Environmentalists may not love the idea of effectively subsidizing the forestry industry (which is what a return to pre-1996 levels of cost-sharing would mean) but a policy that helped restore moose and caribou habitat still has a lot to recommend it — and the Liberals have strongly promoted the economic “eco-services” their policies have provided in other contexts.
For now, the government isn’t considering any major changes to its firefighting regime in the north.
“We’re continuing to do some prescribed burns in the province, but ultimately public safety is number one,” Minister of Natural Resources and Forestry Kathryn McGarry tells TVO.org. “We’re going to continue to pore over the commissioner’s report … We’ll need to see how we put the details in her report together with the advice from our partners in industry.”

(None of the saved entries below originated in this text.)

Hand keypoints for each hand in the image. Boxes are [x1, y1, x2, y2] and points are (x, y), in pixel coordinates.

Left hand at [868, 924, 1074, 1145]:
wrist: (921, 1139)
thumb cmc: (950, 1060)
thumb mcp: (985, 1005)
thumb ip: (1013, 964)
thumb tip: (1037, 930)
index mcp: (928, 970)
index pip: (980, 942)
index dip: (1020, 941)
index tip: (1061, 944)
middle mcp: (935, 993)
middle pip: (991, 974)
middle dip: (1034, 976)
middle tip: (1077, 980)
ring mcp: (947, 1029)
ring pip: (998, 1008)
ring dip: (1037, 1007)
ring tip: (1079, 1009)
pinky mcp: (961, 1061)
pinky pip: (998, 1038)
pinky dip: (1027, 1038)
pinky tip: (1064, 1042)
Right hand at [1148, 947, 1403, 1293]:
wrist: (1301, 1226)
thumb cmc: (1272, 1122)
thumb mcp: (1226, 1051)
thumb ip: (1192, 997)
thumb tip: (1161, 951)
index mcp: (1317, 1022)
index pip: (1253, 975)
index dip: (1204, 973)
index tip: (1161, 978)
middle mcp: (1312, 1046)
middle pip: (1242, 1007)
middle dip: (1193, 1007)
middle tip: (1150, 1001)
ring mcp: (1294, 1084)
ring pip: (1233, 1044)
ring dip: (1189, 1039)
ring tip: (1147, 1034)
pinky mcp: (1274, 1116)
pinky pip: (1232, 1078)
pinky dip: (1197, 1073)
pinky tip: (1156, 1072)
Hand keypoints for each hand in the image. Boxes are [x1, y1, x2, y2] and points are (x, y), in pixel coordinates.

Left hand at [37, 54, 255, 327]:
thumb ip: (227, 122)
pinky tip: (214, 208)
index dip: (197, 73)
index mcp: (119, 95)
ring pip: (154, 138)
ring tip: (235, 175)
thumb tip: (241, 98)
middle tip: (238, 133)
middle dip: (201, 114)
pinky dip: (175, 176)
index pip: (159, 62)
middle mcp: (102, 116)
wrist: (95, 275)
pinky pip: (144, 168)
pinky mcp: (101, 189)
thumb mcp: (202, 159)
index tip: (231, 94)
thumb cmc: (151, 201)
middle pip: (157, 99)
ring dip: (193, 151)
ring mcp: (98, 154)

While the risks to the climate and particular species may seem far off, the government has a more immediate problem: even if it did want to consider a shift in policy, thanks to the nearly generation-long effective moratorium on prescribed burns staff who are most familiar with how to evaluate, plan and conduct prescribed burns are retiring.
“There are very few foresters left in the government, or even in the industry, who have a working knowledge of the benefits of a prescribed burn. I cut my teeth planting trees in areas that had been burned, and have watched those areas grow,” Ekstrom says. “Just the expertise to do the planning is waning.”